Bakan Şimşek’in açıklamaları şu şekilde:
“Enflasyon en kötü vergileme yöntemidir; Türkiye’nin şu anda tek önceliği var, o da fiyat istikrarı. Enflasyonun düşük tek hanelere indirilmesi çok ciddi bir iş, zaman, kararlılık ve sabır gerektiriyor. Enflasyonda geçiş dönemi bu ay itibarıyla sona eriyor. Şu anda dezenflasyon sürecinin eşiğindeyiz; Eylül’de inanıyorum ki 40’lı rakamları görebiliriz.
Aylık enflasyonda tekrar bir patikaya oturuyoruz, bizim hedeflerimize yakın bir patika, piyasa henüz o noktada değil, biz yönetilebilir olduğuna inanıyoruz; gerektiğinde ilave adımlar da atılacak.
Merkez Bankamız ne gerekiyorsa yapıyor, çok iyi bir ekibimiz var. Merkez Bankamız bütün araçları kullanıyor, sonuç alacağımıza inanıyorum. Merkez Bankamız ihtiyaç duyarsa, Hazine ve Maliye olarak gerektiğinde ihtiyacımızın da ötesinde likiditeyi çekmek için borçlanacağız, biz dönem dönem yaparız.
Bütçe açığını gelecek yıl yüzde 3’ün altına çekmekte kararlıyız.
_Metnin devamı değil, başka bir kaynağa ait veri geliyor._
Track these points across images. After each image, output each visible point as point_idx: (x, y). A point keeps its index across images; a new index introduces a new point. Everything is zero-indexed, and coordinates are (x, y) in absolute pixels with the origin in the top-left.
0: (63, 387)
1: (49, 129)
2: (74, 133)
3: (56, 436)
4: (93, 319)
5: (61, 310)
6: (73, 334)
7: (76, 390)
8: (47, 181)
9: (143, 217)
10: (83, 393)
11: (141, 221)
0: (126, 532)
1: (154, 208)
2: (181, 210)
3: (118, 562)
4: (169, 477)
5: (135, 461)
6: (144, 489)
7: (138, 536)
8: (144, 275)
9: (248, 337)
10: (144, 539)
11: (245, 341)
Vergi muafiyet ve istisna çalışmalarımız devam ediyor, bir noktaya getirdik. Vergide adalet ve etkinlik paketi çalışmalarımız devam ediyor.
Kurda istikrar öngörümüz var. Bu da dezenflasyonu beraberinde getirecek.
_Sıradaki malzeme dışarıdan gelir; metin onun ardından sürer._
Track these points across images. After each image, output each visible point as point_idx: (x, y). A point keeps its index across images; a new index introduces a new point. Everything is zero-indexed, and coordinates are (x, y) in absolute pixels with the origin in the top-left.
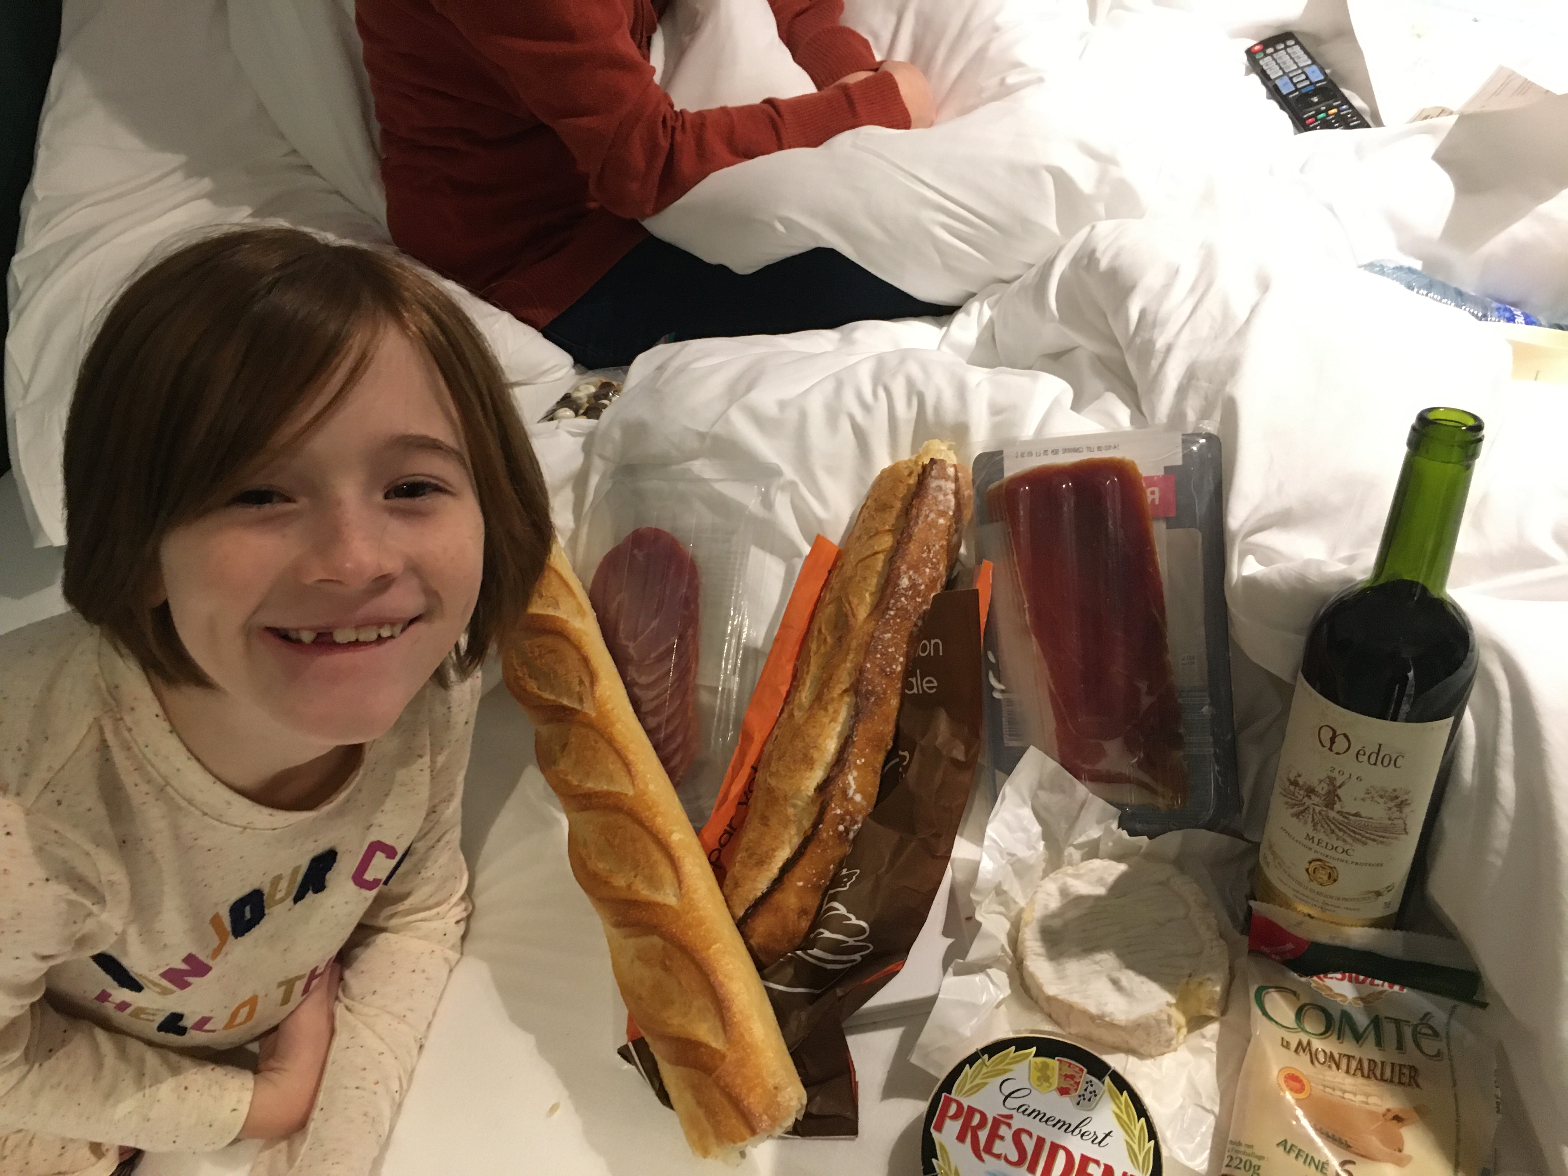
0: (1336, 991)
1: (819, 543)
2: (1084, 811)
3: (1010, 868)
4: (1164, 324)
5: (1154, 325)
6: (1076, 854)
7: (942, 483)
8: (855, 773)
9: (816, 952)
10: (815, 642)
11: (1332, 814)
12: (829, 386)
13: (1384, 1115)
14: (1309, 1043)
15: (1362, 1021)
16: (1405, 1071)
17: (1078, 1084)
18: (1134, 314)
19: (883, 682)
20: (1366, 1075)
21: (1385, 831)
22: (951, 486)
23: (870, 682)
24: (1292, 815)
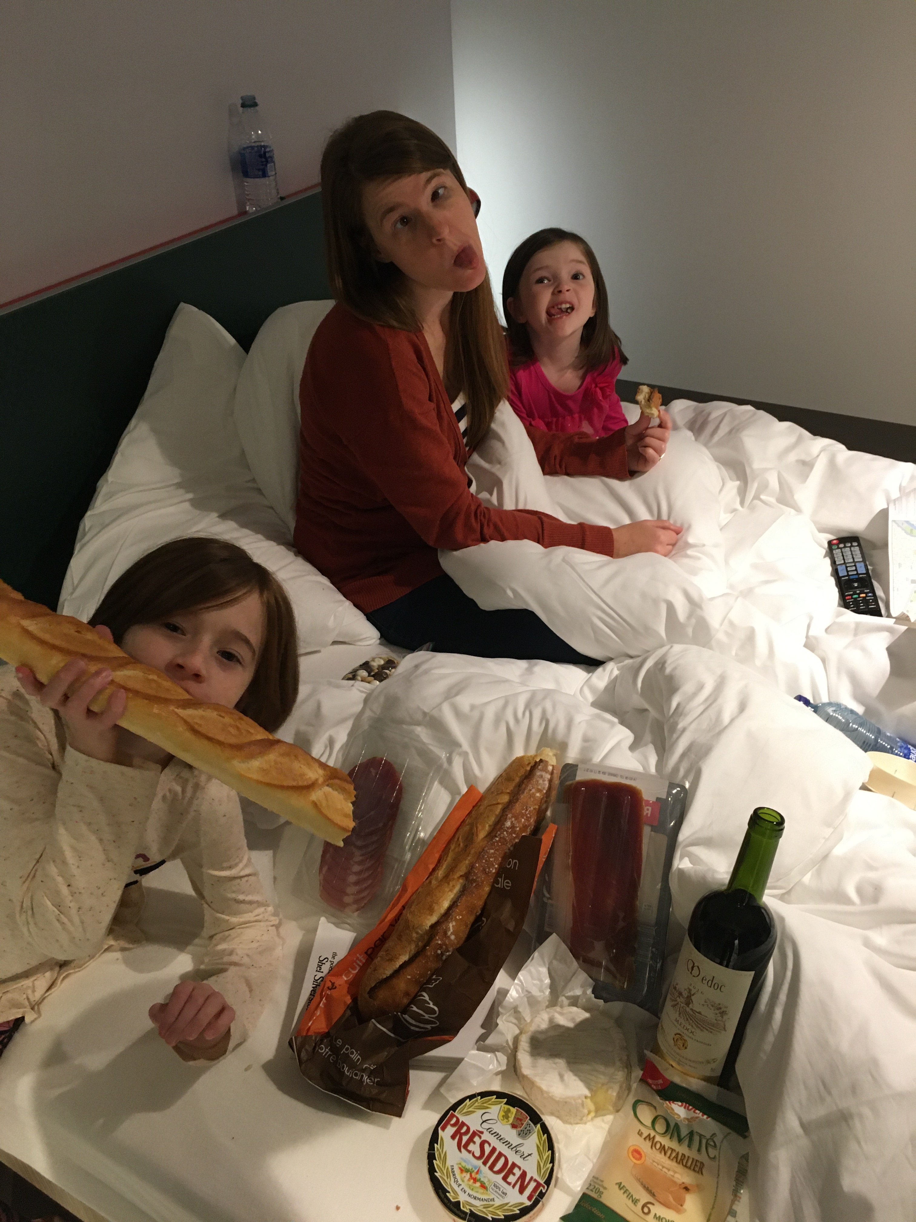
0: (676, 1111)
1: (472, 789)
2: (574, 977)
3: (526, 999)
4: (686, 715)
5: (681, 714)
6: (566, 1002)
7: (543, 773)
8: (454, 923)
9: (406, 1016)
10: (454, 844)
11: (688, 1009)
12: (501, 703)
13: (680, 1185)
14: (654, 1137)
15: (684, 1132)
16: (698, 1164)
17: (522, 1124)
18: (674, 704)
19: (483, 876)
20: (678, 1161)
21: (713, 1026)
22: (548, 776)
23: (476, 874)
24: (672, 1006)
Kayıt dışı ile mücadele için bir eylem planı açıklamayacağız; fiilen mücadelemizi yapacağız. Cari açık bu sene çok büyük ihtimalle milli gelire oranla yüzde 2,5’in altına düşecek, Mayıs ayı itibarıyla muhtemelen oradayız. Hedefimiz cari açığı kalıcı bir şekilde yüzde 2,5’in altına indirmek. Hedefimiz cari açığı kalıcı bir şekilde yüzde 2,5’in altına indirmek.
Net ihracatın katkısının pozitife döndüğü bir dönemden bahsediyoruz, programın özü bu. İç talebin daha makul bir düzeye geldiği görülüyor, bunun devam edeceğini düşünüyoruz. Çıktı açığı önümüzdeki aylarda büyük ihtimalle dezenflasyonist bir noktada olmaya başlayacak.
Cari açıkta muazzam bir iyileşme var, bu devam edecek. Önümüzdeki aylarda enflasyon düşünce beklentilerin bizim hedefimize yakınsadığını göreceğiz. Bütün eleştirileri saygıyla karşılıyoruz, değer veriyoruz ama bu program çalışıyor. Biz KKM’den çıkacağız, biraz zaman alabilir ama çok iyi bir yoldayız.”
Dış finansmana erişim sorunu büyük oranda çözülmüş durumda. Önümüzdeki üç yılda Dünya Bankası ve benzeri bankalardan en az 60 milyar dolarlık şu an için Türkiye’ye taahhüt edilmiş kaynak var; Bu kaynağa “carry trade” diyemezsiniz, bu kaynağa “sıcak para” diyemezsiniz.
Merkez Bankası rezervleri yakın zamanda çok büyük ihtimalle swap hariç pozitif rakamlarda olacak; Rezerv ile ilgili kaygılar önemli ölçüde Türkiye’nin gündem maddesi olmaktan çıkacak. Kur oynaklığında bir düşüş var.
Bizim bir yapısal reform gündemimiz var, beşeri sermayeye yatırım yapacağız. İşleyen piyasa ekonomisi için bizim daha sadeleşmeye gitmemiz lazım, sürecimiz devam ediyor.
Yapay zeka döneminde çok yıkıcı gelişmeler olabilir, bu çok kritik bir alan.”